After O'Leary's resignation from NASA, Carl Sagan invited him to lecture at Cornell University in 1968, where he stayed until 1971 as a research associate (1968–1969) and assistant professor (1969–1971) of astronomy. While at Cornell, he studied lunar mascons. During the 1970–1971 academic year, O'Leary was deputy team leader of the Mariner 10 Venus-Mercury TV Science Team as a visiting researcher at the California Institute of Technology. The team received NASA's group achievement award for its participation. He later taught at San Francisco State University (associate professor of astronomy and interdisciplinary sciences; 1971–1972), the UC Berkeley School of Law (visiting associate professor; 1971–1972), Hampshire College (assistant professor of astronomy and science policy assessment; 1972–1975), Princeton University (research staff and lecturer in physics; 1976–1981) and California State University, Long Beach (visiting lecturer in physics; 1986–1987).

At Princeton, he was involved with Gerard K. O'Neill and the L5 Society's orbiting city plans.

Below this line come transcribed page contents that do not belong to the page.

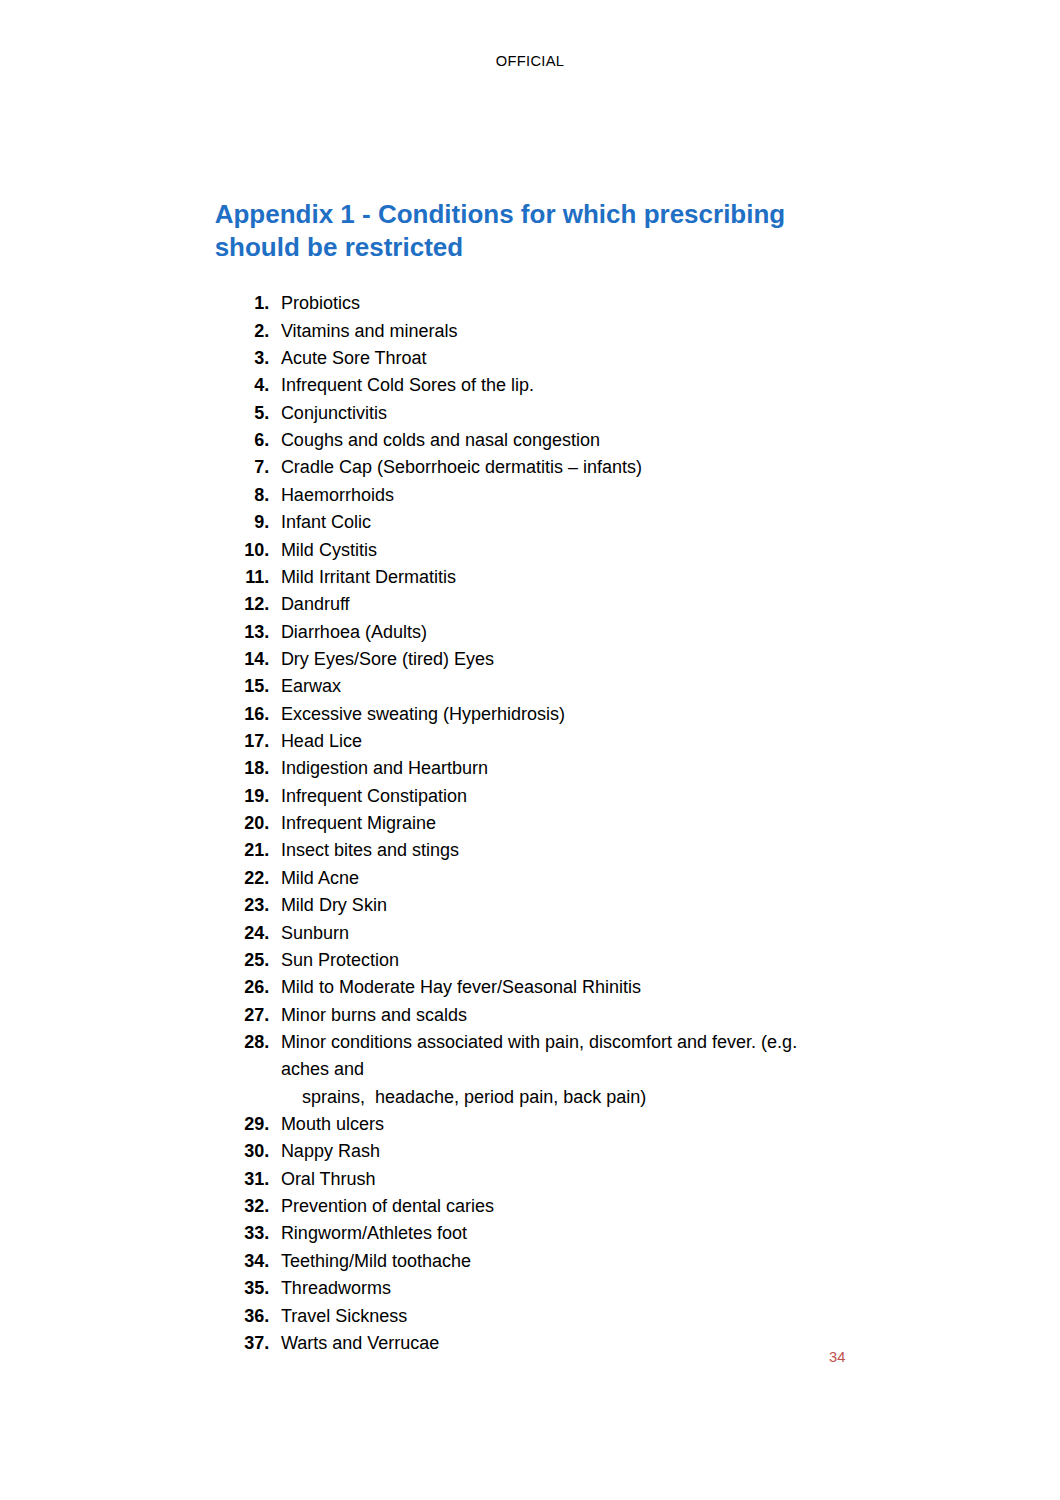OFFICIAL
Appendix 1 - Conditions for which prescribing should be restricted
Probiotics
Vitamins and minerals
Acute Sore Throat
Infrequent Cold Sores of the lip.
Conjunctivitis
Coughs and colds and nasal congestion
Cradle Cap (Seborrhoeic dermatitis – infants)
Haemorrhoids
Infant Colic
Mild Cystitis
Mild Irritant Dermatitis
Dandruff
Diarrhoea (Adults)
Dry Eyes/Sore (tired) Eyes
Earwax
Excessive sweating (Hyperhidrosis)
Head Lice
Indigestion and Heartburn
Infrequent Constipation
Infrequent Migraine
Insect bites and stings
Mild Acne
Mild Dry Skin
Sunburn
Sun Protection
Mild to Moderate Hay fever/Seasonal Rhinitis
Minor burns and scalds
Minor conditions associated with pain, discomfort and fever. (e.g. aches and sprains, headache, period pain, back pain)
Mouth ulcers
Nappy Rash
Oral Thrush
Prevention of dental caries
Ringworm/Athletes foot
Teething/Mild toothache
Threadworms
Travel Sickness
Warts and Verrucae
34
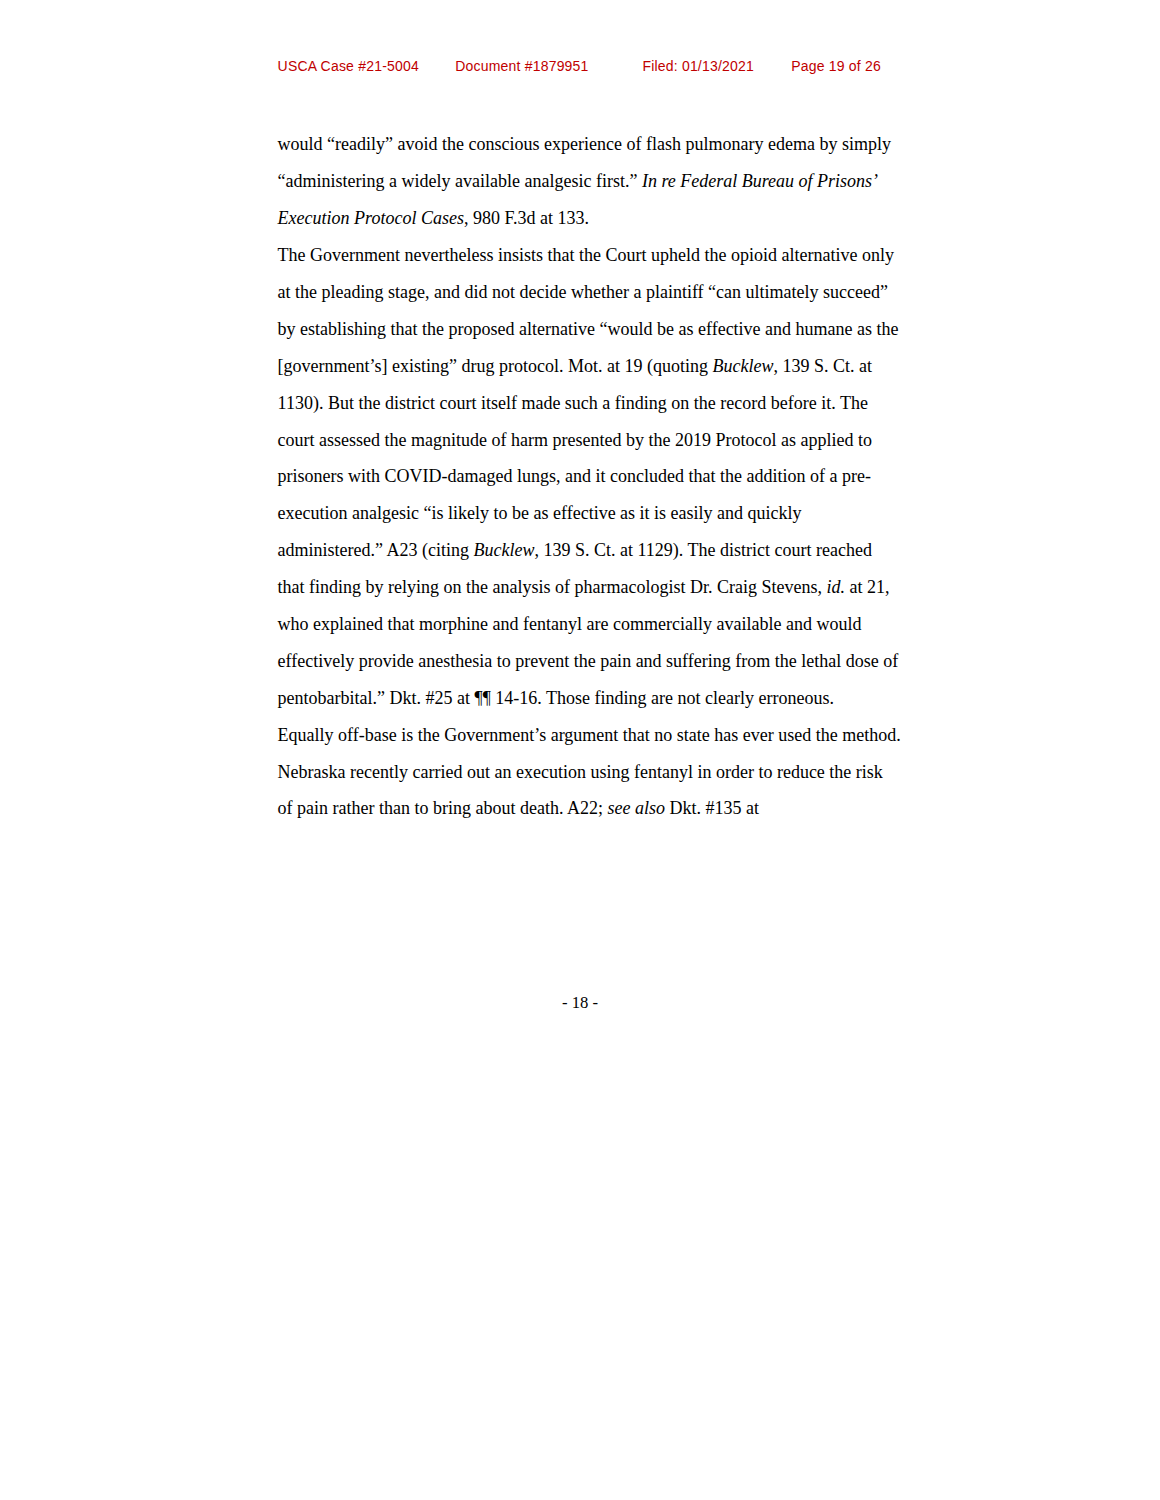USCA Case #21-5004 Document #1879951 Filed: 01/13/2021 Page 19 of 26
would “readily” avoid the conscious experience of flash pulmonary edema by simply “administering a widely available analgesic first.” In re Federal Bureau of Prisons’ Execution Protocol Cases, 980 F.3d at 133.
The Government nevertheless insists that the Court upheld the opioid alternative only at the pleading stage, and did not decide whether a plaintiff “can ultimately succeed” by establishing that the proposed alternative “would be as effective and humane as the [government’s] existing” drug protocol. Mot. at 19 (quoting Bucklew, 139 S. Ct. at 1130). But the district court itself made such a finding on the record before it. The court assessed the magnitude of harm presented by the 2019 Protocol as applied to prisoners with COVID-damaged lungs, and it concluded that the addition of a pre-execution analgesic “is likely to be as effective as it is easily and quickly administered.” A23 (citing Bucklew, 139 S. Ct. at 1129). The district court reached that finding by relying on the analysis of pharmacologist Dr. Craig Stevens, id. at 21, who explained that morphine and fentanyl are commercially available and would effectively provide anesthesia to prevent the pain and suffering from the lethal dose of pentobarbital.” Dkt. #25 at ¶¶ 14-16. Those finding are not clearly erroneous.
Equally off-base is the Government’s argument that no state has ever used the method. Nebraska recently carried out an execution using fentanyl in order to reduce the risk of pain rather than to bring about death. A22; see also Dkt. #135 at
- 18 -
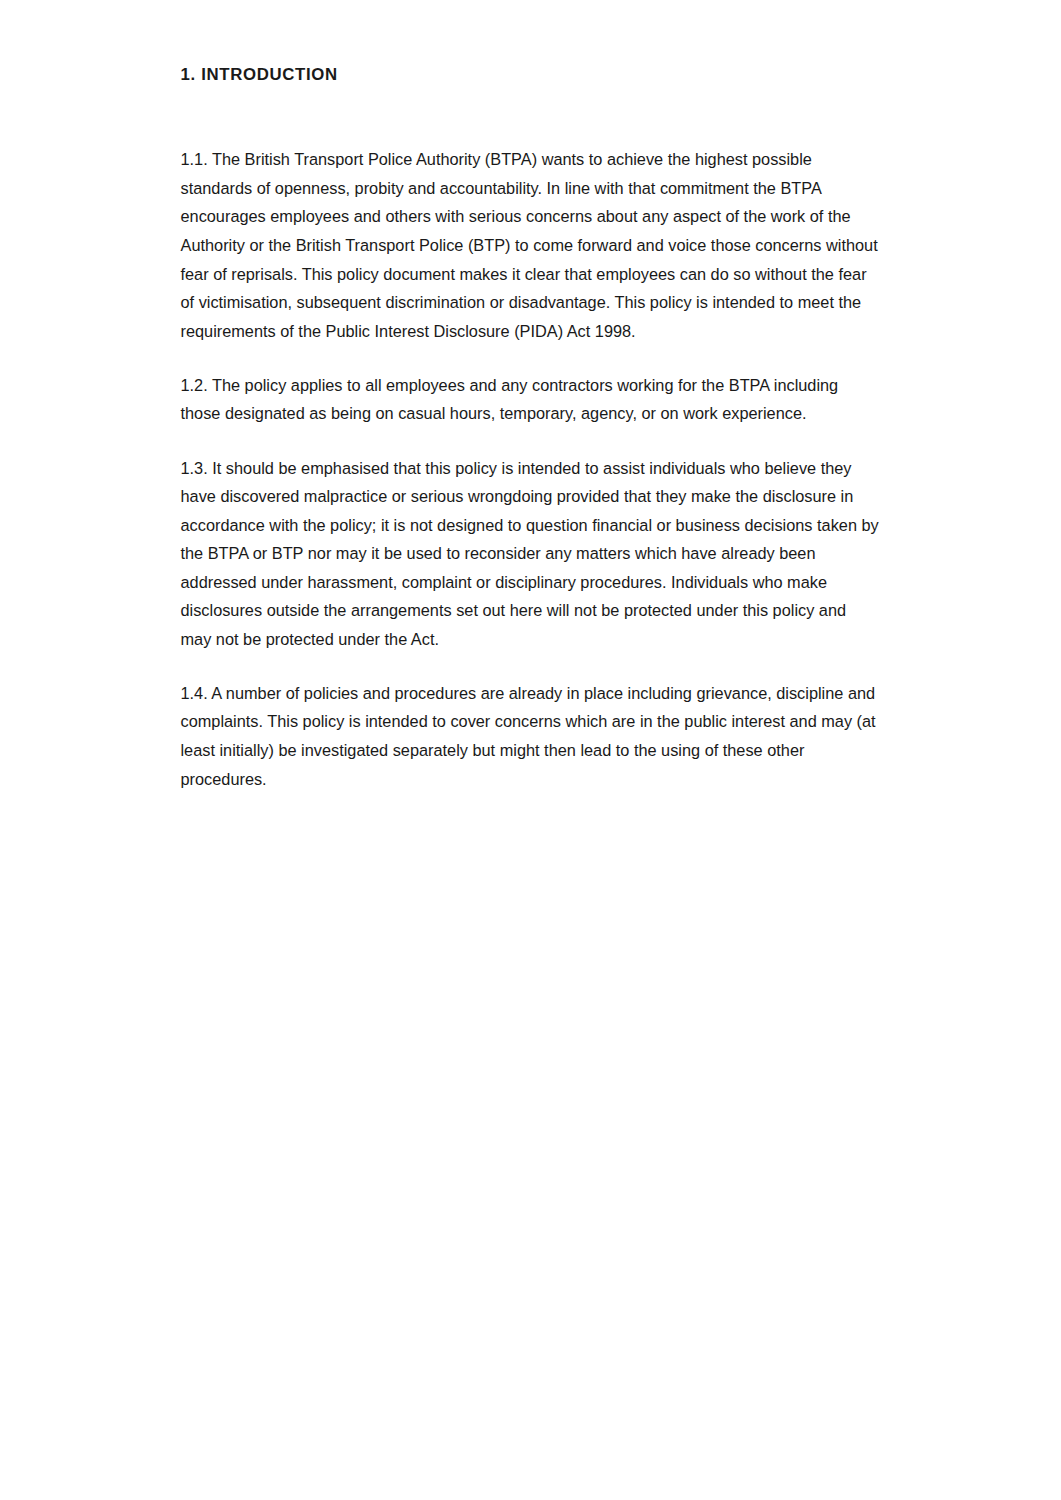1. INTRODUCTION
1.1. The British Transport Police Authority (BTPA) wants to achieve the highest possible standards of openness, probity and accountability. In line with that commitment the BTPA encourages employees and others with serious concerns about any aspect of the work of the Authority or the British Transport Police (BTP) to come forward and voice those concerns without fear of reprisals. This policy document makes it clear that employees can do so without the fear of victimisation, subsequent discrimination or disadvantage. This policy is intended to meet the requirements of the Public Interest Disclosure (PIDA) Act 1998.
1.2. The policy applies to all employees and any contractors working for the BTPA including those designated as being on casual hours, temporary, agency, or on work experience.
1.3. It should be emphasised that this policy is intended to assist individuals who believe they have discovered malpractice or serious wrongdoing provided that they make the disclosure in accordance with the policy; it is not designed to question financial or business decisions taken by the BTPA or BTP nor may it be used to reconsider any matters which have already been addressed under harassment, complaint or disciplinary procedures. Individuals who make disclosures outside the arrangements set out here will not be protected under this policy and may not be protected under the Act.
1.4. A number of policies and procedures are already in place including grievance, discipline and complaints. This policy is intended to cover concerns which are in the public interest and may (at least initially) be investigated separately but might then lead to the using of these other procedures.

He suggested that passing asteroids and the moons of Mars would be the easiest to access resources for space colonies.

O'Leary wrote and edited books on astronomy and astronautics.

Political activities

O'Leary became politically active early in his career and participated in a demonstration in Washington, D.C. in 1970, to protest the Cambodian Campaign. Richard Nixon administration officials invited O'Leary and his fellow Cornell professors to present their views. In 1975 and 1976, he worked on Morris Udall's presidential campaign as an energy advisor, as well as for the U.S. House Interior Committee subcommittee on energy and the environment as Udall's special staff consultant on energy. O'Leary worked for U.S. presidential candidates Jesse Jackson, Dennis Kucinich, George McGovern, and Walter Mondale.

During those years, he wrote about the Space Shuttle, NASA's lunar landings, and the weaponization of space. O'Leary traveled to the Soviet Union twice in the late 1980s with the aim of promoting peaceful space exploration, including a peace cruise along the Dnieper River.

Frontiers of science

A remote viewing experience in 1979 and a near-death experience in 1982 initiated O'Leary's departure from orthodox science. After Princeton, O'Leary worked at Science Applications International Corporation. He refused to work on military space applications, for which reason he lost his position there in 1987. Beginning in 1987, O'Leary increasingly explored unorthodox ideas, particularly the relationship between consciousness and science, and became widely known for his writings on "the frontiers of science, space, energy and culture".

Since the 1980s, he lectured at the Findhorn Foundation, Esalen Institute, Omega Institute for Holistic Studies, Unity Churches, Religious Science churches and Sivananda Yoga Vedanta Centres.

With artist Meredith Miller, his wife, he co-founded the Montesueños Eco-Retreat in Vilcabamba, Ecuador in 2008, which is devoted to "peace, sustainability, the arts and new science".

Death

O'Leary contracted skin cancer in his 60s, which he treated with an alternative methodology involving a substance called Cansema. After surviving his second heart attack (precipitated by an ayahuasca ceremony) in 2010, he died of intestinal cancer on July 28, 2011, soon after diagnosis, at his home in Vilcabamba.